Author list:
Ramesh N. Chukka, Yamada Koichi, Ed Groden, Ro Shah, Thomas Atta-fosu, Badhri Narayanan Suresh, Keith Achorn, Haihao Shen, Roger Feng, Ciyong Chen, Wang Jingyu, Xu Wenhao, Cao Zhong Z., Deng Daisy, Shi Yuankun, Zhang Jianyu, Chang Hanwen, Dong Bo1, Chen Jian Ping, Nilesh Jain, Pablo Muñoz, Chaunté Lacewell W., Chua Vui Seng
Key Takeaways
- Intel is still in an exclusive club as the only data center CPU vendor to have MLPerf inference results on a broad set of models, not only submitting our own results but also closely collaborating with Dell, HP, and Quanta to deliver 4th Gen Xeon processor submissions, further showcasing AI performance scalability and portability on servers powered by Intel® Xeon processors.
- 4th Gen Xeon processors deliver remarkable gains of up to 5x across MLPerf workloads compared to 3rd Gen Intel® Xeon® Scalable processors – based on v1.1 to v2.x results from last August – due in large part to specialized AI hardware accelerators, including the Intel® Advanced Matrix Extension (Intel® AMX).
- But there’s more!

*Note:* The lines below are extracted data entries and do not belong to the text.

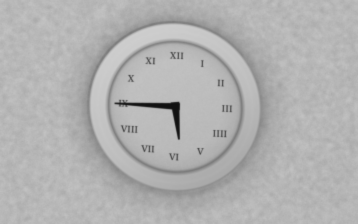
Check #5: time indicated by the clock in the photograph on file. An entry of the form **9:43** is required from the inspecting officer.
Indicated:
**5:45**
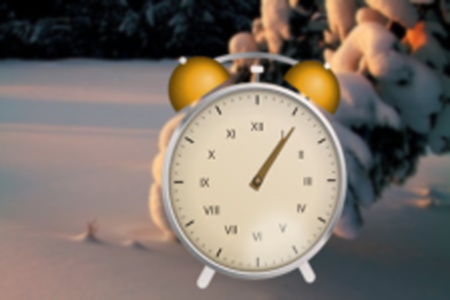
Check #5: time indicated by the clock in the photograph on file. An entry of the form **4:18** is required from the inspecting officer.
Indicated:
**1:06**
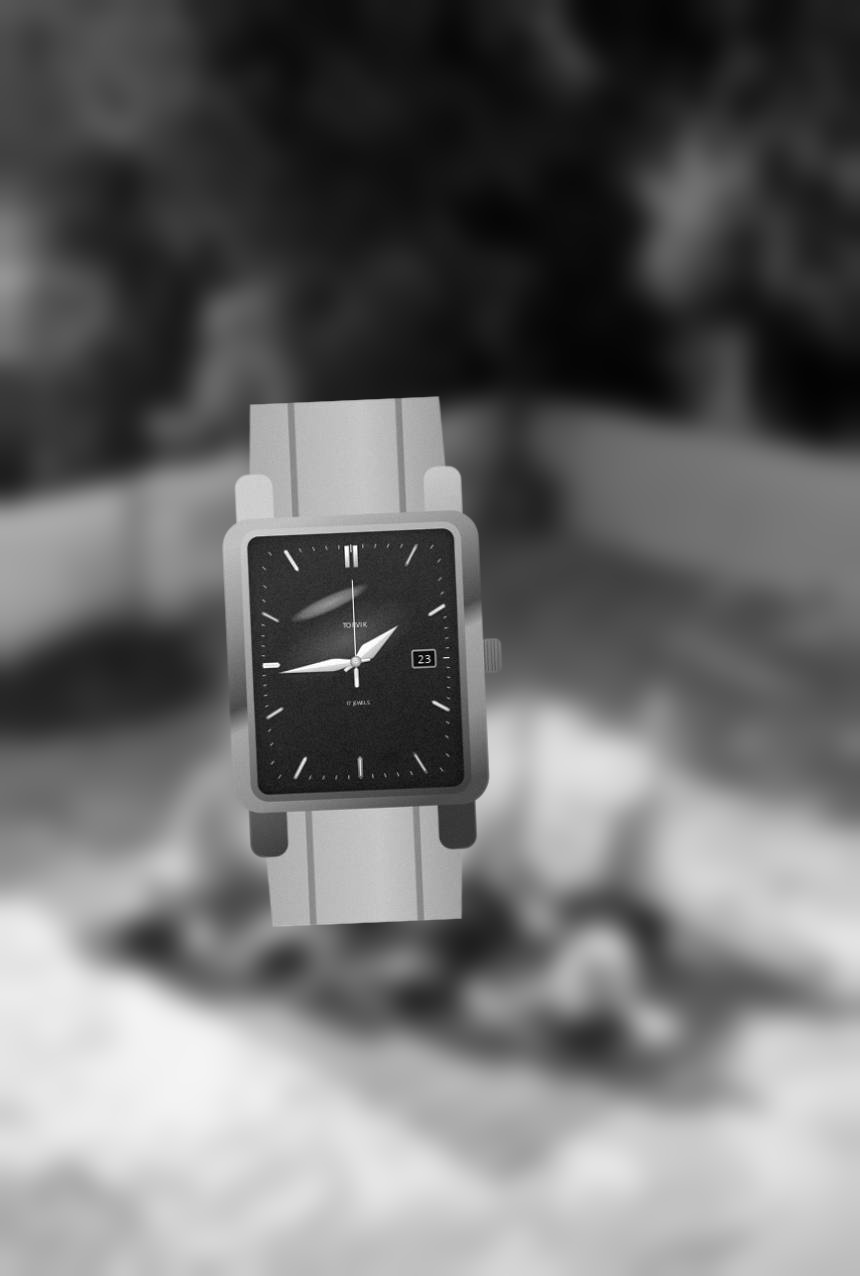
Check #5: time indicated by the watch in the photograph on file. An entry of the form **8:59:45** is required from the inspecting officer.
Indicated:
**1:44:00**
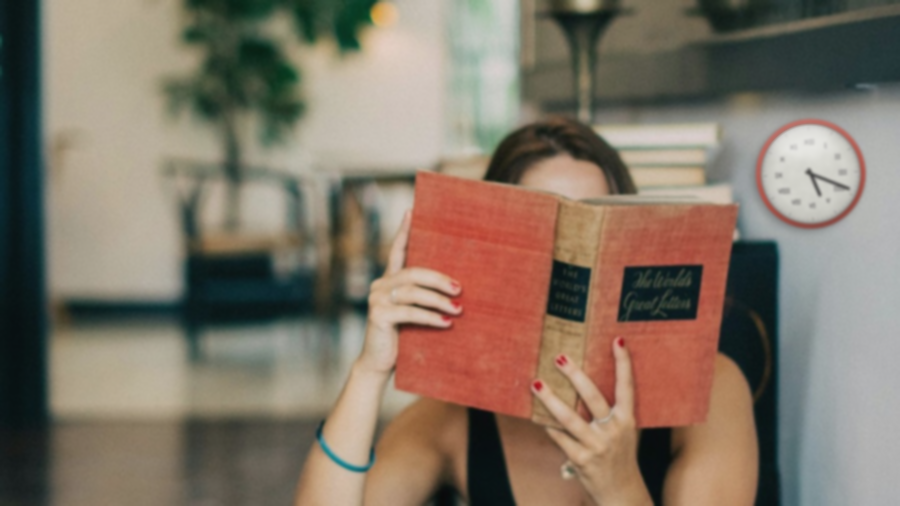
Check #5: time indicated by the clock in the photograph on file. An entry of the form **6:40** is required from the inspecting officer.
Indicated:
**5:19**
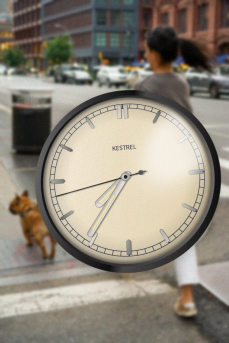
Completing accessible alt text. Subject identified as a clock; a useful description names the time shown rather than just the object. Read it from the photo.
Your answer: 7:35:43
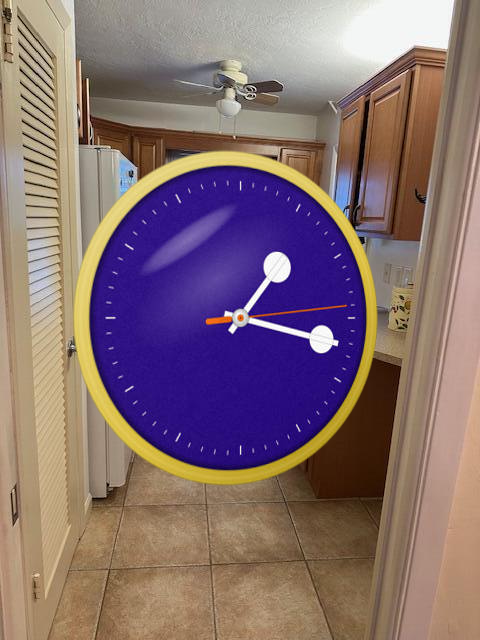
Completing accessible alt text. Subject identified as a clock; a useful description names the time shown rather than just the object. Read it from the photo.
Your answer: 1:17:14
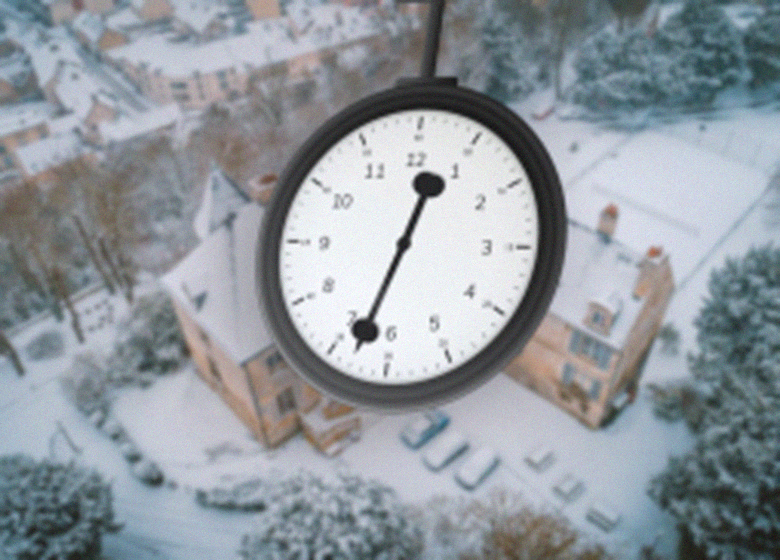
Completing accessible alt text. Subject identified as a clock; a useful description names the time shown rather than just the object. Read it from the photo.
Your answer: 12:33
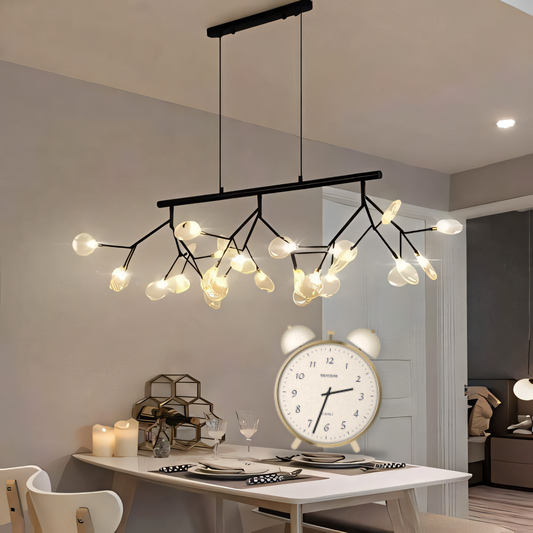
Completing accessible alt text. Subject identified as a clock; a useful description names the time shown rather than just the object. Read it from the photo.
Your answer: 2:33
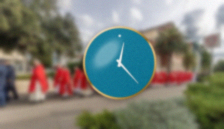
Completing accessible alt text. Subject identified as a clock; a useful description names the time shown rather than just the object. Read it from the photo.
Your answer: 12:23
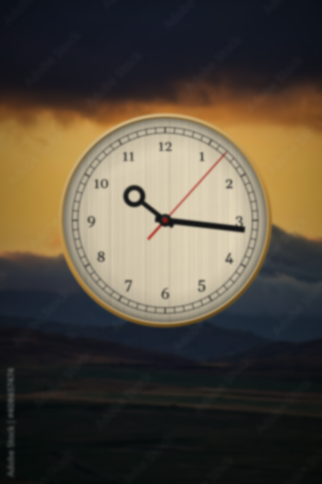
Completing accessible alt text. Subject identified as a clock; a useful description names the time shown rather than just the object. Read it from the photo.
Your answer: 10:16:07
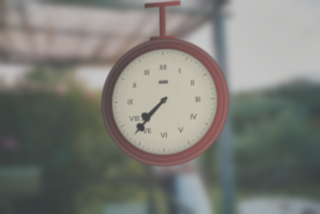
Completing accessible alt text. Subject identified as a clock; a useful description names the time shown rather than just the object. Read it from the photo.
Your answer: 7:37
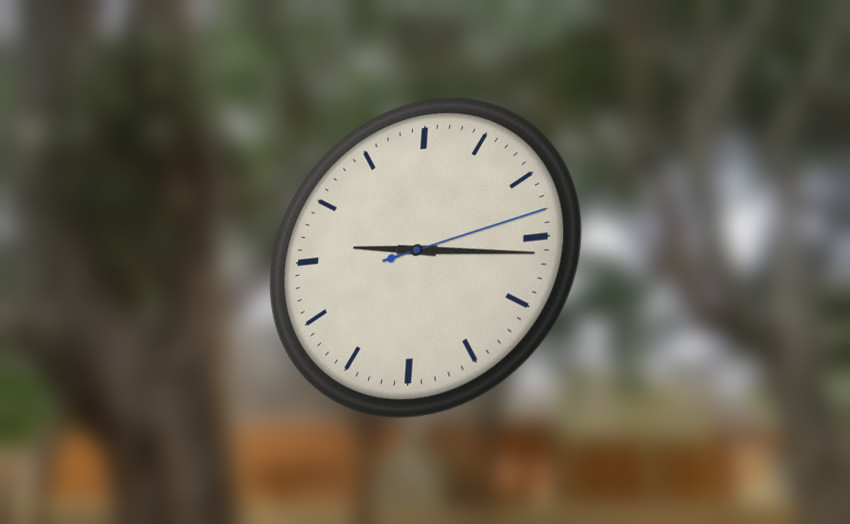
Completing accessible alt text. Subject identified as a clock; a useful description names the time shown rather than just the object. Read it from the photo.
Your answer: 9:16:13
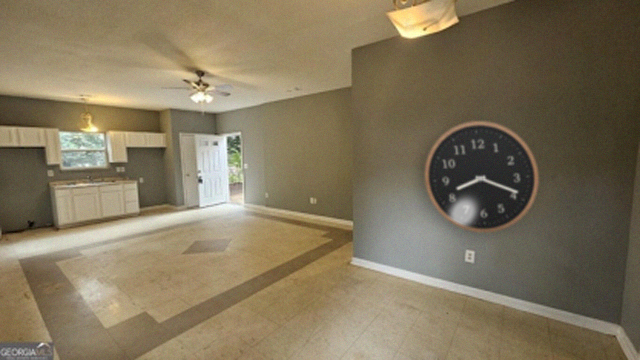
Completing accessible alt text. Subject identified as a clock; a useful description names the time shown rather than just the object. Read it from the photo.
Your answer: 8:19
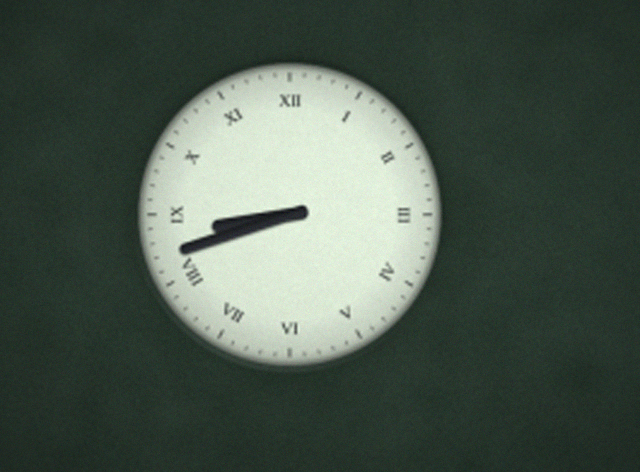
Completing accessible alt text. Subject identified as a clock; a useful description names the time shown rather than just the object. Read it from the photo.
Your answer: 8:42
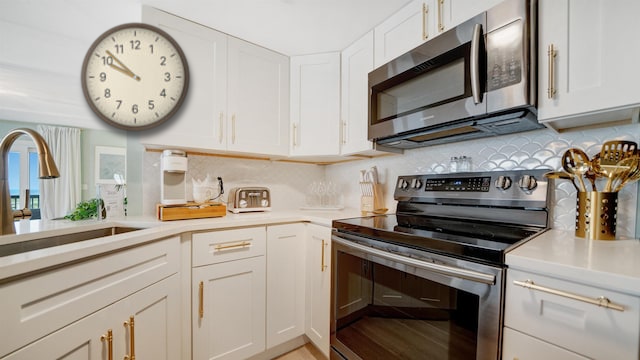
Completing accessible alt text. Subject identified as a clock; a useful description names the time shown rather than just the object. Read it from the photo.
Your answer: 9:52
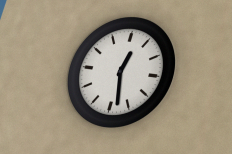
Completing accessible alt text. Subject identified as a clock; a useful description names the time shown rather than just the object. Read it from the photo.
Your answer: 12:28
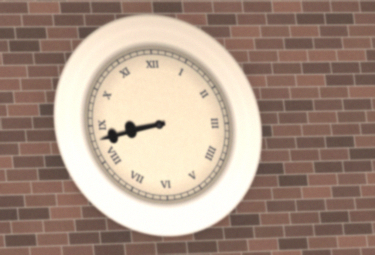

Compared to our 4th Gen Xeon preview results last August, we were able to improve performance by 1.2x and 1.4x for Offline and Server scenarios respectively, underscoring how we are continuously optimizing the AI software stack to realize full utilization of the unique capabilities of our Xeon CPUs. Furthermore, we showcase additional up to 9x (offline) and 16x (server) performance improvement thru hardware-algorithm co-design in our open submission.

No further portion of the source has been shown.